### Exercise objective
Repeat the listing exactly. Any picture in it should be left out of the copy.

(Recorded information Opens)

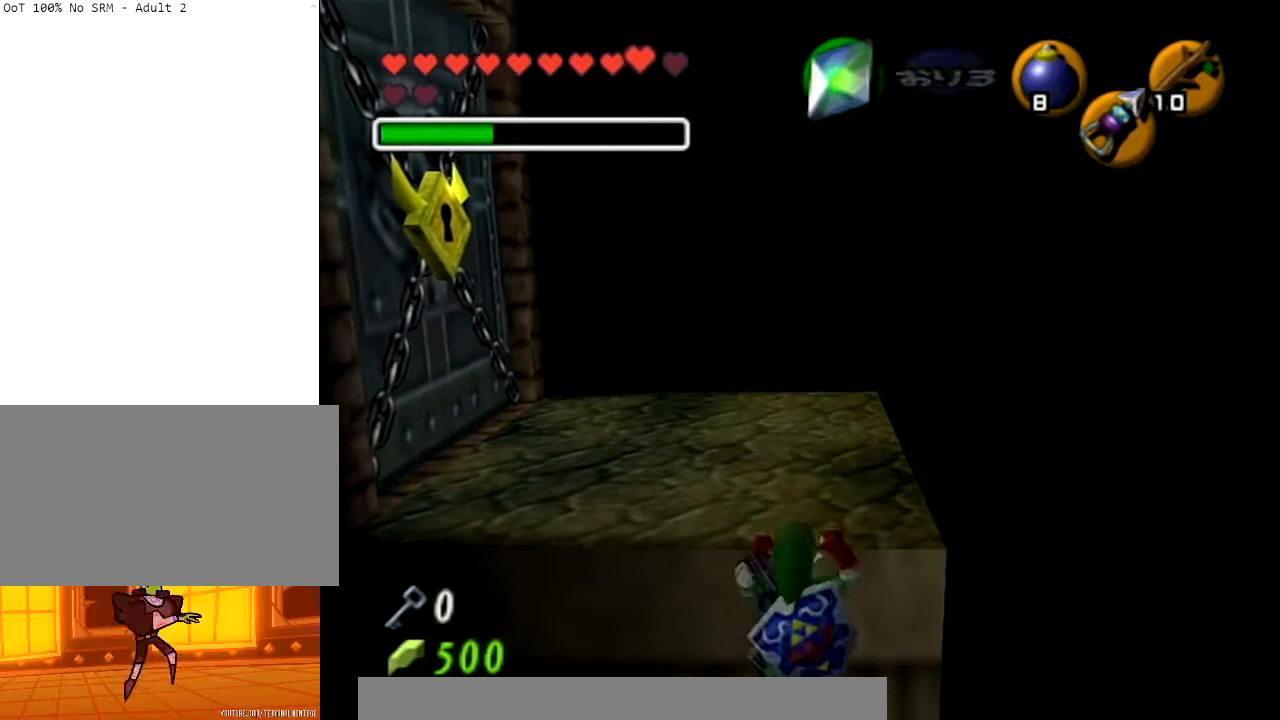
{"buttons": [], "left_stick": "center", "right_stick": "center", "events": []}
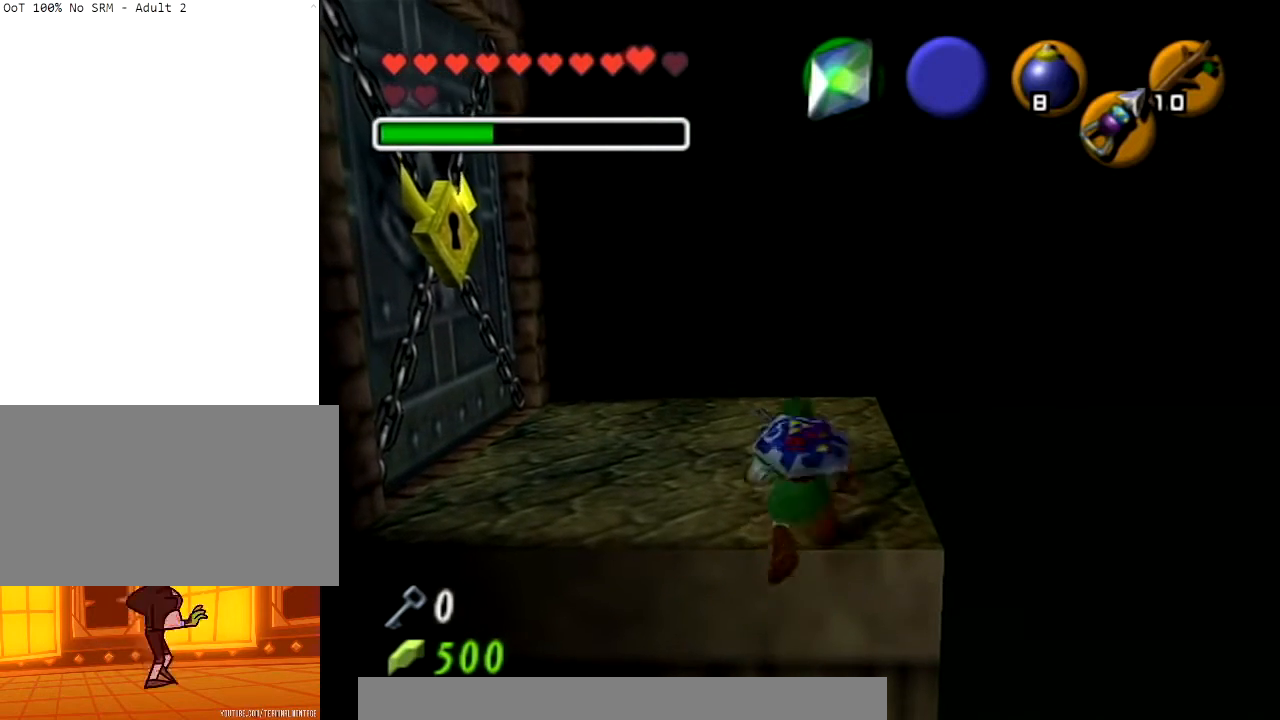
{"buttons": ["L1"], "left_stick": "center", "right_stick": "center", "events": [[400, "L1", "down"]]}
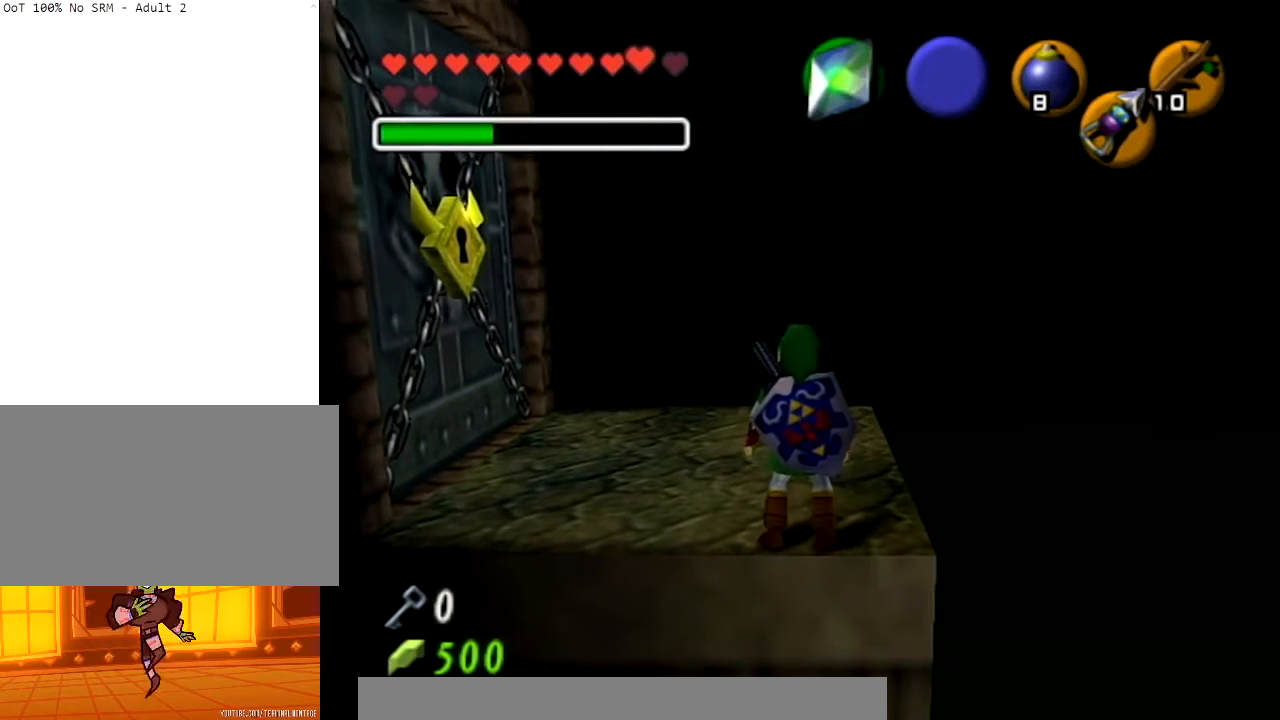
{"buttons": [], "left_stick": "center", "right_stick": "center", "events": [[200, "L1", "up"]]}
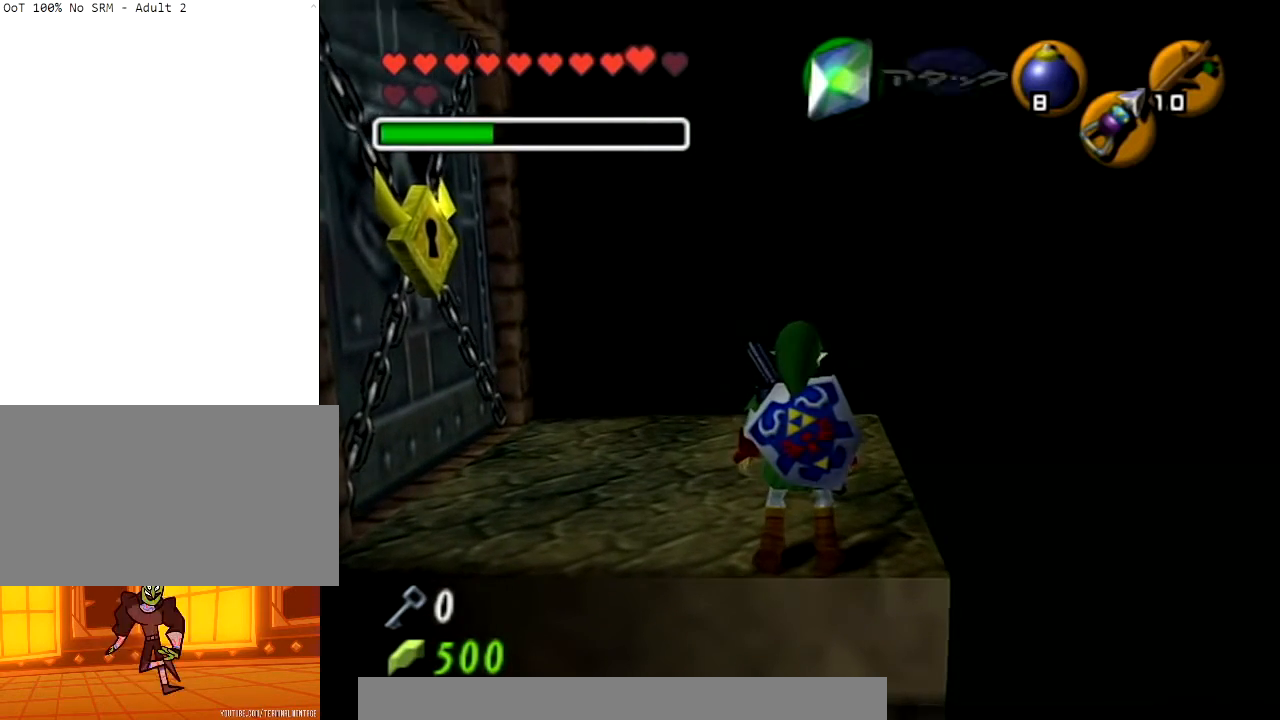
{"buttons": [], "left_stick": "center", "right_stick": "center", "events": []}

(Recorded information Closes)

### Exercise answer
{"buttons": [], "left_stick": "center", "right_stick": "center", "events": []}
{"buttons": ["L1"], "left_stick": "center", "right_stick": "center", "events": [[400, "L1", "down"]]}
{"buttons": [], "left_stick": "center", "right_stick": "center", "events": [[200, "L1", "up"]]}
{"buttons": [], "left_stick": "center", "right_stick": "center", "events": []}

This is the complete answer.